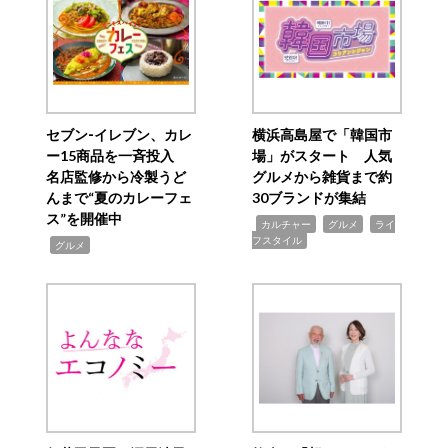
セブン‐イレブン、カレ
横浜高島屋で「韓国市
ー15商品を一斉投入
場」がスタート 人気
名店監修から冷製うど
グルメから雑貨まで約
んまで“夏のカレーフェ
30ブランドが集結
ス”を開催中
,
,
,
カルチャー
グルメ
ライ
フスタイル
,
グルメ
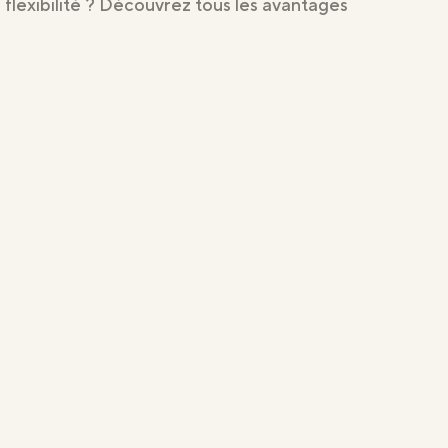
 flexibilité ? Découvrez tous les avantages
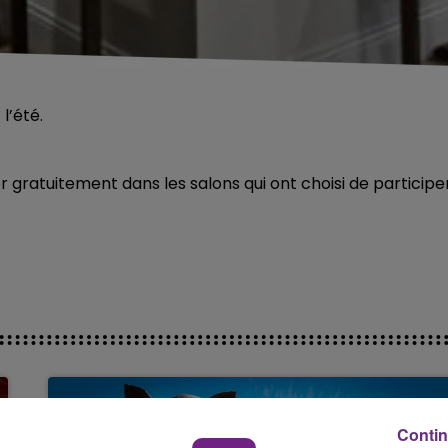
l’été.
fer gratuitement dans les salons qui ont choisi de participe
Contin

- Try it -
Every entry should come back exactly as written, only without images.

- Exercise result -
セブン‐イレブン、カレ
横浜高島屋で「韓国市
ー15商品を一斉投入
場」がスタート 人気
名店監修から冷製うど
グルメから雑貨まで約
んまで“夏のカレーフェ
30ブランドが集結
ス”を開催中
,
,
,
カルチャー
グルメ
ライ
フスタイル
,
グルメ
 flexibilité ? Découvrez tous les avantages
l’été.
fer gratuitement dans les salons qui ont choisi de participe
Contin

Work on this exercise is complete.